== Provided text ==

Vischer on the CLS case

I was very disappointed by the decision in the CLS case.  (Disclosure:  I submitted an amicus brief in support of CLS.)  Yes, Hastings' "all comers" policy is not typical (it is not, in my view, actually the policy that Hastings employs, or applied to CLS), and so perhaps the ruling will not result in an academy-wide de-recognition of CLS (and other similar organizations) chapters.  I realize (of course) that the relevant doctrine -- "limited public forum", "viewpoint neutrality", "government speech", "unconstitutional conditions", etc. -- is tangled.  For me, though, the decision is most disappointing for the embrace, in the majority opinion and in the Kennedy and Stevens concurrences, of the idea that there is something worthy-of-government-procurement -- something that, we are told, weighs in favor of Hastings' policy -- about imposing dissent, or perhaps just dissonance -- on a religious association in order to teach that association's members respect for difference, the importance of dialogue and toleration, etc.  I'm a broken record (that is, a bore) on this, I know, but "discrimination" on mission- and ethos-related grounds by a religious association is not, in my view, "discrimination" of the kind that the state has an interest in opposing (or even in just avoiding subsidizing).

===
== Record excerpts ==

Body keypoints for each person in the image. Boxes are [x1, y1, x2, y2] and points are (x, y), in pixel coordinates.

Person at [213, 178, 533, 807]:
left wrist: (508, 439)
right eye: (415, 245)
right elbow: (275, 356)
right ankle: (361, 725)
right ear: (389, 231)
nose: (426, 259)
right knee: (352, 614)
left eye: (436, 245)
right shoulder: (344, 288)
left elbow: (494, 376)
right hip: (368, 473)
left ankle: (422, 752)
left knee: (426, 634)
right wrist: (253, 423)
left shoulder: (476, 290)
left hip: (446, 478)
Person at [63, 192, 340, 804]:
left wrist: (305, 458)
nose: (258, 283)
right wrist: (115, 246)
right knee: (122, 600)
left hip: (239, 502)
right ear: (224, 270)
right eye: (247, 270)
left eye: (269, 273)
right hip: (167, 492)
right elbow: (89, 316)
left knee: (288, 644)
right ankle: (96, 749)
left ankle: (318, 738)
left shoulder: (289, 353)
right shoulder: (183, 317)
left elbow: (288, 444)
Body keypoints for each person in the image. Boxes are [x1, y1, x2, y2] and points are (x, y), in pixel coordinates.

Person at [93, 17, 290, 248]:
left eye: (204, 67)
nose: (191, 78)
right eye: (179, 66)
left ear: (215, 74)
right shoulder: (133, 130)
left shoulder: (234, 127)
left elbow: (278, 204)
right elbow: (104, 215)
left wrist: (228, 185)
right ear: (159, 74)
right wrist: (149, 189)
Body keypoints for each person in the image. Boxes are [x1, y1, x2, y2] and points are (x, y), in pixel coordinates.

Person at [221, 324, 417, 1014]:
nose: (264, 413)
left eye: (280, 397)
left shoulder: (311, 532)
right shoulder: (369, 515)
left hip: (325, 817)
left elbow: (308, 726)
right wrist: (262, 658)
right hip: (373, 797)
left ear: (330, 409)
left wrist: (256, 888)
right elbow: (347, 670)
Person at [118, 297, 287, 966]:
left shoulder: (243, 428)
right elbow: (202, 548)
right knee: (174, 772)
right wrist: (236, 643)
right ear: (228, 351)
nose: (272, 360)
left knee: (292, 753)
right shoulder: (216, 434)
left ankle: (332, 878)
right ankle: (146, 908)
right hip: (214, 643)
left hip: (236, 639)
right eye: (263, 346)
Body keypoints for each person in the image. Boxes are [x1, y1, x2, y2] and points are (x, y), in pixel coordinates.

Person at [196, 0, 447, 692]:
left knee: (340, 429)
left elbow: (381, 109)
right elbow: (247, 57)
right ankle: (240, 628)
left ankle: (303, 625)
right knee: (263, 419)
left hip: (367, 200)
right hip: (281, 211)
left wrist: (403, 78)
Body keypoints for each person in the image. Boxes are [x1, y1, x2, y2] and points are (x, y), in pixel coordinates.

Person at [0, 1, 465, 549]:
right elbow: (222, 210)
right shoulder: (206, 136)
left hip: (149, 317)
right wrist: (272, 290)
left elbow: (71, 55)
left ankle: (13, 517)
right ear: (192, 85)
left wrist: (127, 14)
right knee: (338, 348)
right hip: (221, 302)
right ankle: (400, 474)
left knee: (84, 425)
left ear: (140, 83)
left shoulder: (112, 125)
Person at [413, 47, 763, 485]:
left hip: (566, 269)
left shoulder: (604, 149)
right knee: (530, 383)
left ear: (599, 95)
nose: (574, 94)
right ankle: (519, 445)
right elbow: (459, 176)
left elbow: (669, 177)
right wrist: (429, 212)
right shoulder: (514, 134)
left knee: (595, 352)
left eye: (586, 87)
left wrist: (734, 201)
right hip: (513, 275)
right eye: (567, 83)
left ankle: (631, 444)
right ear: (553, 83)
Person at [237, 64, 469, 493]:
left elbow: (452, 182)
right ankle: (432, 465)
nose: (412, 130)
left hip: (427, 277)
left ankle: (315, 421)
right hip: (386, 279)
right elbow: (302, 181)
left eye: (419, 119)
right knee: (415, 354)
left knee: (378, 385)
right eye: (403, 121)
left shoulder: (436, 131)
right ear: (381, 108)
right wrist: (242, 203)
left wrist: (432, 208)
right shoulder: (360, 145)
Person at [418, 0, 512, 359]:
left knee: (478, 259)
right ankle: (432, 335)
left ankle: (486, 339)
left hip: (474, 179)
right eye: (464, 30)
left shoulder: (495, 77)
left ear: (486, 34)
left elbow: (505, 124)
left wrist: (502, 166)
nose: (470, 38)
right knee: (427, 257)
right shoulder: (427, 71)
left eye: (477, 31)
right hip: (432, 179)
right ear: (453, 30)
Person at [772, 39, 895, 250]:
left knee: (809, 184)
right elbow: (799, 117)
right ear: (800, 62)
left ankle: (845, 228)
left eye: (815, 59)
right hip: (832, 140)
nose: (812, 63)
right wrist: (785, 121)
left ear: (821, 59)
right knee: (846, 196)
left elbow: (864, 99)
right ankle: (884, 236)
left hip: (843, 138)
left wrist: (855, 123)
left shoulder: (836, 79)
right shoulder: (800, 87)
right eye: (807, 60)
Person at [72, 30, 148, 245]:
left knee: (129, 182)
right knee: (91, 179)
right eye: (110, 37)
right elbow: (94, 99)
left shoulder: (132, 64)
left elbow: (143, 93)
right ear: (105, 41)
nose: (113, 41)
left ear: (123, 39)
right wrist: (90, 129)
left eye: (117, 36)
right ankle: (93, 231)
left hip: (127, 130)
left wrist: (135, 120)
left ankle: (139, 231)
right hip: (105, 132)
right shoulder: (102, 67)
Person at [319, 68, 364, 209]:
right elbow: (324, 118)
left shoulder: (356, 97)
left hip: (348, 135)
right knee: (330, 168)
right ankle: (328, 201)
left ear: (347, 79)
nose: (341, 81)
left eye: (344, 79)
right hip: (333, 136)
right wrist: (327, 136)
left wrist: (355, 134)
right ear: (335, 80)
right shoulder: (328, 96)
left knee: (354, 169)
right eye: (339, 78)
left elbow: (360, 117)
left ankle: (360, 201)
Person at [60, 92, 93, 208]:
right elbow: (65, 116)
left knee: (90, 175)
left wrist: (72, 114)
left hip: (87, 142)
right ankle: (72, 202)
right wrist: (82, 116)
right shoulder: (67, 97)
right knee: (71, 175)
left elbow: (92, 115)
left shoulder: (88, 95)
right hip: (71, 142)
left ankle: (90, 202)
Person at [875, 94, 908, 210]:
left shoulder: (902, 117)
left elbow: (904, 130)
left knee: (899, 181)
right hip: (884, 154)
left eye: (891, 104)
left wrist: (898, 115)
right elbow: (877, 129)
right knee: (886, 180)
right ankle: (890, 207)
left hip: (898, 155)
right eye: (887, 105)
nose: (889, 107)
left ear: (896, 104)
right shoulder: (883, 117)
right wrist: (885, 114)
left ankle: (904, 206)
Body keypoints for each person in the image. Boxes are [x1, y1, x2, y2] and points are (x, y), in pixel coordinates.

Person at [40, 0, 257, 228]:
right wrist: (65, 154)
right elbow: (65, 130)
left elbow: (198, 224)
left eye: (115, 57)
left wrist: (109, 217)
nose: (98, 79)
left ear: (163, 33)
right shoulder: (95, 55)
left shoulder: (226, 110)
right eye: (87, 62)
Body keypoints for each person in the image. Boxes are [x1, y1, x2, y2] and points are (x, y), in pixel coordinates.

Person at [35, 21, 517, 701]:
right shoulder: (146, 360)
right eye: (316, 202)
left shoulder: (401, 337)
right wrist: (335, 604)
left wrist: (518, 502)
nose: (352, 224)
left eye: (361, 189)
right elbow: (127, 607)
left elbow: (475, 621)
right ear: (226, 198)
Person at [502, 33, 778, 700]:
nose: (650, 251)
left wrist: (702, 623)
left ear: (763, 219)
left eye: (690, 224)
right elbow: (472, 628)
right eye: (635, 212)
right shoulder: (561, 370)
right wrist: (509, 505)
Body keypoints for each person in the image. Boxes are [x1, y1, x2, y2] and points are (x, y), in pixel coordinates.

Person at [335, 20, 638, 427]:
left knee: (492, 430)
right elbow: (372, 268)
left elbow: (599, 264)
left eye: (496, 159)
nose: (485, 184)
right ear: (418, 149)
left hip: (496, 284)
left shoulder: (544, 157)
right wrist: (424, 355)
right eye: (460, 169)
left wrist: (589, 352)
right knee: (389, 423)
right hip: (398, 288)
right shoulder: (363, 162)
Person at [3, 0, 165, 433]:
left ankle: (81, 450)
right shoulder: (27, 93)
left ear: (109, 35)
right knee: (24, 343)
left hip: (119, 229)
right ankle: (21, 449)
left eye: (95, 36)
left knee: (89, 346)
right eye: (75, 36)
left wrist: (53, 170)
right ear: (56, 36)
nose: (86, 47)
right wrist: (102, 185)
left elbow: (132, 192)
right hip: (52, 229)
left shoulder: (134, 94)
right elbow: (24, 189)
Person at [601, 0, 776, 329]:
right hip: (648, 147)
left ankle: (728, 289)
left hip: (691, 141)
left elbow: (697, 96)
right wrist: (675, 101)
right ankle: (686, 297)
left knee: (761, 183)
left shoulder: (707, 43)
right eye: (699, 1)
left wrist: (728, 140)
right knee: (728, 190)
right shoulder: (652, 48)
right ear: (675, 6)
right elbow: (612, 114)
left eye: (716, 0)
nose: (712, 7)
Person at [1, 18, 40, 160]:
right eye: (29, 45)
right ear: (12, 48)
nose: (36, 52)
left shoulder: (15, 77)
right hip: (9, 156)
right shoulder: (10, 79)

===

* _Problem A_:
Condense the paragraph beginning "I was very disappointed by the decision" in the post on the CLS case into a short bulleted list that retains its main points.
* _Problem B_:
Answer the following questions using the post on the CLS case shown above, giving each answer on its own line with the matching mark.
(i) What did the writer submit in support of CLS?
(ii) Besides the majority opinion, which two concurrences does the writer name?
(iii) What word does the writer use to describe the relevant doctrine?

* _Reply A_:
- I was very disappointed by the decision in the CLS case, and I had submitted an amicus brief in support of CLS.
- Hastings' "all comers" policy is not typical. In my view, it is not the policy Hastings actually employs or applied to CLS. The ruling therefore may not lead to an academy-wide de-recognition of CLS and similar chapters.
- The relevant doctrine, including "limited public forum," "viewpoint neutrality," "government speech," and "unconstitutional conditions," is tangled.
- The most disappointing feature is that the majority opinion and the Kennedy and Stevens concurrences treat it as a worthy government aim, one weighing in Hastings' favor, to impose dissent or dissonance on a religious association in order to teach its members respect for difference, dialogue, and toleration.
- In my view, "discrimination" by a religious association on mission- and ethos-related grounds is not the kind the state has an interest in opposing, or even in declining to subsidize.

* _Reply B_:
(i) An amicus brief.
(ii) The Kennedy and Stevens concurrences.
(iii) "Tangled."